Ms Idit Silman, the chair of the governing coalition and effectively its Chief Whip, said in a letter to Prime Minister Naftali Bennett that she was resigning because coalition colleagues had failed to compromise and that the government's direction did not reflect the values of the right-wing voters who brought their party, Yamina, to power.
She said it was time to change course and to try to form a new "national, Jewish, Zionist" coalition with right-wing lawmakers.
The move followed prolonged tensions among leftist, secular, Arab and right-wing members of the coalition, a fractious group of eight parties that agreed to work together only last June after four inconclusive elections in two years had left the country without a functional government or a state budget.
The coalition crisis comes after a series of deadly terrorist attacks that had already put pressure on the government.
Israel's security forces remain on high alert amid fears of more unrest and violence over the next month, when the rare convergence of Ramadan, Passover and Easter is expected to raise tensions further between Israelis and Palestinians.
Ms Silman's resignation on Wednesday means the government can count on the support of only 60 members in the 120-seat Parliament, losing the razor-thin, one-seat majority it has had since June.
Her departure from the coalition does not mean the government will immediately collapse or - in the absence of further defections - give a parliamentary majority to the opposition, which is led by Benjamin Netanyahu, the former prime minister and the leader of the conservative Likud party.

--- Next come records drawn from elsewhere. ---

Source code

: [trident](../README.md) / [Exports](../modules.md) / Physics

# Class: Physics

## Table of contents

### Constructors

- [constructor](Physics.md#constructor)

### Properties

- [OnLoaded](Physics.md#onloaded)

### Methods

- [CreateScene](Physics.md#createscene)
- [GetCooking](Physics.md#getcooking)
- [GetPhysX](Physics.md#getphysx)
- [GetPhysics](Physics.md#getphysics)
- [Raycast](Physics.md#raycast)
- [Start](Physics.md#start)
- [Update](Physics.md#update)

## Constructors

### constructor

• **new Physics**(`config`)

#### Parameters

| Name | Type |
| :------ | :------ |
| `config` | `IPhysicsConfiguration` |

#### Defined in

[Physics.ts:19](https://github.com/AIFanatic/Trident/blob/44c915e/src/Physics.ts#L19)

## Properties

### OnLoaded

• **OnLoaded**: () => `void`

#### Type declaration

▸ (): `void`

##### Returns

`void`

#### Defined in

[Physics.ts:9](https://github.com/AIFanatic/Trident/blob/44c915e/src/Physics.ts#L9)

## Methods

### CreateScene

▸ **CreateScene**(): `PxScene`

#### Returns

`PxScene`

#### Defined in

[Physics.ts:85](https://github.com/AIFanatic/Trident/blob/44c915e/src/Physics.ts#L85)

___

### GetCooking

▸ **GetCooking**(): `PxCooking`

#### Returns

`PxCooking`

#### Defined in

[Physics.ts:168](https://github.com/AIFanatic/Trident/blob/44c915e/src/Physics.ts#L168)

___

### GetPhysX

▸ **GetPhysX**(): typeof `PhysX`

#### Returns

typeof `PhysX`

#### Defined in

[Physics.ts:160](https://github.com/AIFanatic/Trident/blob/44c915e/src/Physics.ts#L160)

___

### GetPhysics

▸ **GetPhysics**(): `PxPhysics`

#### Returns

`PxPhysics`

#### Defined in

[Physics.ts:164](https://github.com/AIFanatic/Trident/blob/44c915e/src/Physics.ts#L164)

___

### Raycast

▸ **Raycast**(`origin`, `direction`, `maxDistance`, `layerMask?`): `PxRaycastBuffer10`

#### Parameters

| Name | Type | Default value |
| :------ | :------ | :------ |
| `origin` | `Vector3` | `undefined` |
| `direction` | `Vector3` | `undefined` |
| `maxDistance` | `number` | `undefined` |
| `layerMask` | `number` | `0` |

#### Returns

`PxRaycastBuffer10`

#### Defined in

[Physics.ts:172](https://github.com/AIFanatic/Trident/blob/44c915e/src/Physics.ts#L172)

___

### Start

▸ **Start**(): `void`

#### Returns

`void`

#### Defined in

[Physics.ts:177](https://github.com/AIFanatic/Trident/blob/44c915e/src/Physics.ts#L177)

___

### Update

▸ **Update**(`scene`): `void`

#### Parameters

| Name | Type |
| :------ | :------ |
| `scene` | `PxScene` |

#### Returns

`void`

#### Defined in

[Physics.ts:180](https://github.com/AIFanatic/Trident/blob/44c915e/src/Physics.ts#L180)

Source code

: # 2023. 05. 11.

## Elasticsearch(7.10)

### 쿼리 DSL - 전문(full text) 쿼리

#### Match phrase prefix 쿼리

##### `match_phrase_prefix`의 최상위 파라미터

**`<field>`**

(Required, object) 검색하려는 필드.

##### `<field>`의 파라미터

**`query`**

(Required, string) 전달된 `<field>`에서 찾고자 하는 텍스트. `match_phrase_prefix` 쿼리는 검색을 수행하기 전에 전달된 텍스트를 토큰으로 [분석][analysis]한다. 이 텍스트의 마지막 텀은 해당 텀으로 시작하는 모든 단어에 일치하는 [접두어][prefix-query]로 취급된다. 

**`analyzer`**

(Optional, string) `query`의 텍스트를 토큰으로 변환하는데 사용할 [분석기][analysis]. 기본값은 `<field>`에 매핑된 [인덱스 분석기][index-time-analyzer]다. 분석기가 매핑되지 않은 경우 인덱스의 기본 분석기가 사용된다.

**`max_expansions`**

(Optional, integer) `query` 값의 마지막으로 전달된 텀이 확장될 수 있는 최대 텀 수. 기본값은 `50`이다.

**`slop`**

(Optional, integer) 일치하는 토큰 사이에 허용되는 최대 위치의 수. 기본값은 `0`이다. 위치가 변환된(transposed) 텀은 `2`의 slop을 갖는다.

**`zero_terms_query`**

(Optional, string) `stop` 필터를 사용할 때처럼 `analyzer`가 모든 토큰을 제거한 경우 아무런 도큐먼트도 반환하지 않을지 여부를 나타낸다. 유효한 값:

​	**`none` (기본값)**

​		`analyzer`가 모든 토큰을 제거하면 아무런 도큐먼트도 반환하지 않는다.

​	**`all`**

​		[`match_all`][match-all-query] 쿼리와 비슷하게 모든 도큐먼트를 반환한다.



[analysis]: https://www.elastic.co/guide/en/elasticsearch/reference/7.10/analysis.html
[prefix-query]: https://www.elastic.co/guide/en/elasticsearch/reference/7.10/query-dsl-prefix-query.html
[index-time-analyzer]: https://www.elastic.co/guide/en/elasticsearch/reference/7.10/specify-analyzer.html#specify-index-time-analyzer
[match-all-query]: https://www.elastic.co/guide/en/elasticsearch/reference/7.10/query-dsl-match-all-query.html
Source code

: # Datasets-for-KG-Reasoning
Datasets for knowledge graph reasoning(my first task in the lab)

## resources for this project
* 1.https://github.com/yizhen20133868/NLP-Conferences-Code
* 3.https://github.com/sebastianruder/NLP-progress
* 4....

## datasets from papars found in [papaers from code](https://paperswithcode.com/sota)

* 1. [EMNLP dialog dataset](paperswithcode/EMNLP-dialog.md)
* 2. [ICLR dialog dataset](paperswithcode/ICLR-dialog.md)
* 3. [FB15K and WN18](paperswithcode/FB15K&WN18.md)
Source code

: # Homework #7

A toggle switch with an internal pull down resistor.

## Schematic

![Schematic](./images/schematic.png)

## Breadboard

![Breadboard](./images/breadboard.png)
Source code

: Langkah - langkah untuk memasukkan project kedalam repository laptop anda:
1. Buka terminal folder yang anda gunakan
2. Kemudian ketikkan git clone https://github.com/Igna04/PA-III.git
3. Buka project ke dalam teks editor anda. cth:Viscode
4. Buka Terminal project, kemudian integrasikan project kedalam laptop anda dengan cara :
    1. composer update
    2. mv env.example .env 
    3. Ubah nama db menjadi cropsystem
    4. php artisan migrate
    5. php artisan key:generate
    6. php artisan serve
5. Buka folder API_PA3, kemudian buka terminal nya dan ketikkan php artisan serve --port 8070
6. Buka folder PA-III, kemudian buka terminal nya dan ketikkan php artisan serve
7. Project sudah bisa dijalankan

But once Parliament returns from recess in five weeks' time, the diminished coalition will be unable to pass legislation without the support of opposition lawmakers, and the opposition would need only one more coalition lawmaker to cross the lines to muster a possible majority to disperse Parliament and force new elections.
Netanyahu immediately welcomed Ms Silman's decision, and he exhorted other right-wing members of the coalition to follow her example.
While the timing of Ms Silman's resignation was a surprise, the coalition was fragile and few analysts expected it to last a full four-year term. Its one-seat majority always meant that just a single defection would be enough to threaten the government's collapse.
The eight parties in the coalition shared little in coming together last summer beyond their desire to oust Netanyahu, who had refused to resign despite the corruption charges against him. This prompted some of his long-term allies to leave his party and form their own right-wing factions.